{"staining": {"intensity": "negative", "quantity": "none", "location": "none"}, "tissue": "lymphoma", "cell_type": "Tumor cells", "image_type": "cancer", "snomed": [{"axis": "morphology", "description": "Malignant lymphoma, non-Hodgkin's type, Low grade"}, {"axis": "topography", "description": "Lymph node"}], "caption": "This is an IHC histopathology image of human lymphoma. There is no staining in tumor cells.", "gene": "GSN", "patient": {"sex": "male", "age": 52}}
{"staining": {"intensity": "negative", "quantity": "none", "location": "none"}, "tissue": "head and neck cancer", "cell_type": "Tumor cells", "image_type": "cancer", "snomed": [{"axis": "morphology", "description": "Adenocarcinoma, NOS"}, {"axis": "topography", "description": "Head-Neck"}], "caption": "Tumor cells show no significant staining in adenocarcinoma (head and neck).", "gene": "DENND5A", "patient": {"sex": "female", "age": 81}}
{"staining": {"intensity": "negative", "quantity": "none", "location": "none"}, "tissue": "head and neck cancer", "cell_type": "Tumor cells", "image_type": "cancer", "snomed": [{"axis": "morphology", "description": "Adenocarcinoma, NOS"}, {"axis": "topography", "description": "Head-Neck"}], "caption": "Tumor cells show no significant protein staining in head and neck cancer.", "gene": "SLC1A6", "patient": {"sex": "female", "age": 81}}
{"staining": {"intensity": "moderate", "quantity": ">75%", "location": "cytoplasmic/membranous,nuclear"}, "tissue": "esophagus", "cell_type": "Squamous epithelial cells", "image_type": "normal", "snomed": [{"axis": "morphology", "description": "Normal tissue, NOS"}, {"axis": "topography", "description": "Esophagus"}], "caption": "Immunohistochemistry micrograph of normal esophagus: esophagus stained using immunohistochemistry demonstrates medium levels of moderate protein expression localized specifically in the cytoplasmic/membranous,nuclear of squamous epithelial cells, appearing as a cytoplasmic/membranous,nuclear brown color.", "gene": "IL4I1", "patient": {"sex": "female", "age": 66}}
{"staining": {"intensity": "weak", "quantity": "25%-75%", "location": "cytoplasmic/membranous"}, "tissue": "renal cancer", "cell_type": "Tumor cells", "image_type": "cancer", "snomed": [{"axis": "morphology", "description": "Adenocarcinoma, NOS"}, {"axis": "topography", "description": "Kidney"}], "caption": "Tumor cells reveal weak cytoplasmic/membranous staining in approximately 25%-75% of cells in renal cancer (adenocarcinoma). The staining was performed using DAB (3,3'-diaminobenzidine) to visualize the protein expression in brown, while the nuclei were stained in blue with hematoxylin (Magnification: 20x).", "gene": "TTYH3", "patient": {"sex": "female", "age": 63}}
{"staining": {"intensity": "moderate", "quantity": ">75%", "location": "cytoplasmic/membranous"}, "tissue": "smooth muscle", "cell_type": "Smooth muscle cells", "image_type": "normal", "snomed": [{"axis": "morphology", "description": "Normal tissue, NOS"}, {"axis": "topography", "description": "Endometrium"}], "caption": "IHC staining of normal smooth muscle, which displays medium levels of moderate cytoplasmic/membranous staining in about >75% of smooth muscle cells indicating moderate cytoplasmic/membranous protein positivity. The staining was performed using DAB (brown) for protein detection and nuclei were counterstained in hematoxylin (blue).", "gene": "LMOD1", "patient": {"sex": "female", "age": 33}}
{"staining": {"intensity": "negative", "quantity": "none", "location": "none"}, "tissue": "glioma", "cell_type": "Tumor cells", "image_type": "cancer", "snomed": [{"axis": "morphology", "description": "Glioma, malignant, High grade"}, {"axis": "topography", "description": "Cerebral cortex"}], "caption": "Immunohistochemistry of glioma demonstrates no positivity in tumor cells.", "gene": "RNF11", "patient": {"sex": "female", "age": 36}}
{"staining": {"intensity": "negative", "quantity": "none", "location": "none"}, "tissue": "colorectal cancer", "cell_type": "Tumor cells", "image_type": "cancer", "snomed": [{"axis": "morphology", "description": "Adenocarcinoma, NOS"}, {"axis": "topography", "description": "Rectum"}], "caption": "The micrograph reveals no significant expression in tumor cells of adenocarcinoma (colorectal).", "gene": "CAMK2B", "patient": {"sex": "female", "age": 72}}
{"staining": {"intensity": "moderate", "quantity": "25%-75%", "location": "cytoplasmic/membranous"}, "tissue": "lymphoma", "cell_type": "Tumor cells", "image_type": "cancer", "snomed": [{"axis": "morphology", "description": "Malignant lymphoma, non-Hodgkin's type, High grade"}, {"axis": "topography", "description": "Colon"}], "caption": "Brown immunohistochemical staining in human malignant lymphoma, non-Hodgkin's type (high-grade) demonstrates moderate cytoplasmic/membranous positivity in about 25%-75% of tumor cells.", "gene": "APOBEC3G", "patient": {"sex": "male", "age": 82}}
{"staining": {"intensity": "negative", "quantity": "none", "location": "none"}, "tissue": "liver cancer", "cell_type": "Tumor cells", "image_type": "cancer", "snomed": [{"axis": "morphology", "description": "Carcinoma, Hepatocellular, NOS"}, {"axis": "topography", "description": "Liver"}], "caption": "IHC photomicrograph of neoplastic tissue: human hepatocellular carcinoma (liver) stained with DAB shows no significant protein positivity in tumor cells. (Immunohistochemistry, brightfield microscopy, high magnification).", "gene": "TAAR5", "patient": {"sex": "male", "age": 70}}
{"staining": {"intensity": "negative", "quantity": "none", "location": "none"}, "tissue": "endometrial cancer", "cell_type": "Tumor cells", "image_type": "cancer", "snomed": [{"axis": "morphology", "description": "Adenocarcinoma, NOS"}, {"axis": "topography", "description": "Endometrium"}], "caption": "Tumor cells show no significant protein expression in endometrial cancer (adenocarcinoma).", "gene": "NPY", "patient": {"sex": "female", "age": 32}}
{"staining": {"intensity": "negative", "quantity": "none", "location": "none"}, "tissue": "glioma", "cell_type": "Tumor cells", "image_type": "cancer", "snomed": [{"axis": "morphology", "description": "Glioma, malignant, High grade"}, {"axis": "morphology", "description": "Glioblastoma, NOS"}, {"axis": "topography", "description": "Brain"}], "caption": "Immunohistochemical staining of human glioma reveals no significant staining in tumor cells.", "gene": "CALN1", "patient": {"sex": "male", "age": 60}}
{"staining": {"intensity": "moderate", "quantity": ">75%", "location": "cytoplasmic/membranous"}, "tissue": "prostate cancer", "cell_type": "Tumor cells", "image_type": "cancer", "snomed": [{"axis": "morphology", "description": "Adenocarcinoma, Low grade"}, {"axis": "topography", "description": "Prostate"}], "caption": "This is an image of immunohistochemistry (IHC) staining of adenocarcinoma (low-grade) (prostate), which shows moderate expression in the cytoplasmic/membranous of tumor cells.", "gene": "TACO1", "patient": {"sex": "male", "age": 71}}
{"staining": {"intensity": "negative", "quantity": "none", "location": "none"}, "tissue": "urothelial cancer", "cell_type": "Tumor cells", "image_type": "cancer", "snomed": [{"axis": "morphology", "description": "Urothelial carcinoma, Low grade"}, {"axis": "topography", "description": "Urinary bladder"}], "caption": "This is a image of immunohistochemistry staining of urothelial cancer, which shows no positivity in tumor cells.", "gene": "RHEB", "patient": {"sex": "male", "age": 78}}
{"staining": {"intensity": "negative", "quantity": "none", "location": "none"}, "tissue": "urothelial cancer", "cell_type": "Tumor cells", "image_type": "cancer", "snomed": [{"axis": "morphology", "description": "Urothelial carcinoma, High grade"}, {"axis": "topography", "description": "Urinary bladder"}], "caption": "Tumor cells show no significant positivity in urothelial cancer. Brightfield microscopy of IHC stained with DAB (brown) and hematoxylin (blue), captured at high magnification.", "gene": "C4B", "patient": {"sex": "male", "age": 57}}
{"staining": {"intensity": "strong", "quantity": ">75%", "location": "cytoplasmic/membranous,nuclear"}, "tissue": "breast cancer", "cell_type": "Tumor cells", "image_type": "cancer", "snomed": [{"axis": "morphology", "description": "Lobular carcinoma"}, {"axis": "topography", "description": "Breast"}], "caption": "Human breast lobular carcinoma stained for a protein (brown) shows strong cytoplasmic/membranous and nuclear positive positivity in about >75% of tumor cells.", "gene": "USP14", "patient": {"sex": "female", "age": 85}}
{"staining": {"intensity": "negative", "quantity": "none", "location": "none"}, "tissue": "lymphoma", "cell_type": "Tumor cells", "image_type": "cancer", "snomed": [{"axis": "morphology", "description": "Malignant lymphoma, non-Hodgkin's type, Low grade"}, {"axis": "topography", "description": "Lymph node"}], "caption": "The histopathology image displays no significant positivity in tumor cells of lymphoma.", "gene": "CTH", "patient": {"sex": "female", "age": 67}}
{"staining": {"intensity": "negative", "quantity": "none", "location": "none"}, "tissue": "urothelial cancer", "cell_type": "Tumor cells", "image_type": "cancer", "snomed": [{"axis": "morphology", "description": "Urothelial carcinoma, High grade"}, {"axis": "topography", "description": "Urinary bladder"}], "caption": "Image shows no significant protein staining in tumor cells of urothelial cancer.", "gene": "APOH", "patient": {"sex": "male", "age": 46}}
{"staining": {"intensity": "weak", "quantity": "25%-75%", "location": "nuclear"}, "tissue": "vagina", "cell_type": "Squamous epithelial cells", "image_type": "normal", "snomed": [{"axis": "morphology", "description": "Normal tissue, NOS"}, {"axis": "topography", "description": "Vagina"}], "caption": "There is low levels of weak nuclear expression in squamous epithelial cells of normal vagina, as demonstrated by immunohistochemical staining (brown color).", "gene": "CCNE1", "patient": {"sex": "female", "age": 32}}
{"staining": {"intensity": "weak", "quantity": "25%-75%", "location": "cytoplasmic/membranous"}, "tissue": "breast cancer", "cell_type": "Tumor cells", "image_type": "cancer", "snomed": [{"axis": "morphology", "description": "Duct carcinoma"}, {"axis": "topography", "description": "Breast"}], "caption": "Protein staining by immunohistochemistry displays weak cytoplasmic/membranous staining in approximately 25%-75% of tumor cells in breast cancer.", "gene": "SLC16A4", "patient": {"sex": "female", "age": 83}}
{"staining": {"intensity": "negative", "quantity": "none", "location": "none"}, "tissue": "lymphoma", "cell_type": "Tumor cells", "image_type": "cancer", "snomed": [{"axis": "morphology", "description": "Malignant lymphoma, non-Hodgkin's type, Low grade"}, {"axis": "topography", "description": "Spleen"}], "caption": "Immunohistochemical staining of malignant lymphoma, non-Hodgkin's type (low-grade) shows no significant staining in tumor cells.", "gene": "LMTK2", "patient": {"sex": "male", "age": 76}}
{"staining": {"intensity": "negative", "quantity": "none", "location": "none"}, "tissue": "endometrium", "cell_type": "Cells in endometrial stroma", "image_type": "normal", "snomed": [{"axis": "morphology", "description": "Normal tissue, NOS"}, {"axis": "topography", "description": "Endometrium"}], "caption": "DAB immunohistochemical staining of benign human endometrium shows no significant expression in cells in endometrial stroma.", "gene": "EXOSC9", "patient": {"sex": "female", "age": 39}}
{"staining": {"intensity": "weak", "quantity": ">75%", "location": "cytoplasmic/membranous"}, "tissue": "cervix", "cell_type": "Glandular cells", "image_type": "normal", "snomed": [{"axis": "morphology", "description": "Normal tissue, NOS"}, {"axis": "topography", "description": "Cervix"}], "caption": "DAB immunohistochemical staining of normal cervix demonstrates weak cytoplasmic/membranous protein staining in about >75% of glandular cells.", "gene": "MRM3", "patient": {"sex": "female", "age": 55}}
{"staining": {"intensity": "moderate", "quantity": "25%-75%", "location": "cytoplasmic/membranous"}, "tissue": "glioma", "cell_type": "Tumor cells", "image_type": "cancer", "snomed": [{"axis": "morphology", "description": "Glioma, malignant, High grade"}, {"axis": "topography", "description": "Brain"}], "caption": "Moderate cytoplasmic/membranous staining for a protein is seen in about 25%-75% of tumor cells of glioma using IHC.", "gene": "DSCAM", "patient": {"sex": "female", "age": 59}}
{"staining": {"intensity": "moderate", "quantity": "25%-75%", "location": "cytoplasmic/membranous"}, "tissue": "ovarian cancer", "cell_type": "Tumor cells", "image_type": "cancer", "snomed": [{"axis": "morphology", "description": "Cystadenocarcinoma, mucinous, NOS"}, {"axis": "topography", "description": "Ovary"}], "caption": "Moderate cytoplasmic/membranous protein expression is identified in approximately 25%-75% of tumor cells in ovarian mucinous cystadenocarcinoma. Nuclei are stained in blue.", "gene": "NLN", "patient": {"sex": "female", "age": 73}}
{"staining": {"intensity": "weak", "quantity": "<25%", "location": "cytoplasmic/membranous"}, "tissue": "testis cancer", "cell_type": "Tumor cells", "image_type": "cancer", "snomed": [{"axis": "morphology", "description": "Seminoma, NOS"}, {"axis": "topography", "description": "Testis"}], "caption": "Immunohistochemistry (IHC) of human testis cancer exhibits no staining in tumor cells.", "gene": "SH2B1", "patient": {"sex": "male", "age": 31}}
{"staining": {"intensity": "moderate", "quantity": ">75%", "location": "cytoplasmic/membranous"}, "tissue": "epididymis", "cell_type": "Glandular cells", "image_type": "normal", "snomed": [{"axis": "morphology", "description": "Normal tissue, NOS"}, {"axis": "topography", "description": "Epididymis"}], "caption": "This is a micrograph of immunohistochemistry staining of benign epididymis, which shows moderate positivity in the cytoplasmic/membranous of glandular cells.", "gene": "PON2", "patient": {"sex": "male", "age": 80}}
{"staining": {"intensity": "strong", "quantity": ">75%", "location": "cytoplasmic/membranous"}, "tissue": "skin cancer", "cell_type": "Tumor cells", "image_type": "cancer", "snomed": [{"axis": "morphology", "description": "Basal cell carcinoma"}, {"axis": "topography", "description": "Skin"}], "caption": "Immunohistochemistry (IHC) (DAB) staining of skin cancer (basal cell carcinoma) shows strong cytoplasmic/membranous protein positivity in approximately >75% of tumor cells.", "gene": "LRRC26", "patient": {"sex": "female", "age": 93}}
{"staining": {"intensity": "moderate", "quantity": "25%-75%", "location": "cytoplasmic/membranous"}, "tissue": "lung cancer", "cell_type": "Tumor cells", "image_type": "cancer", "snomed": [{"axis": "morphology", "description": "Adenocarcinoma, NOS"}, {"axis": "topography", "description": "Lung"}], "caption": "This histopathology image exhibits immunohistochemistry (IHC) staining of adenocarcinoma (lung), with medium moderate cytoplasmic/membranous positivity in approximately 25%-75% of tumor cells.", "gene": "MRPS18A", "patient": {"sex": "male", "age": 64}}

Exercise directions —
Please tally how many lines in the listing above contain the word "Glandular", and answer with the figure alone.

Output below —
2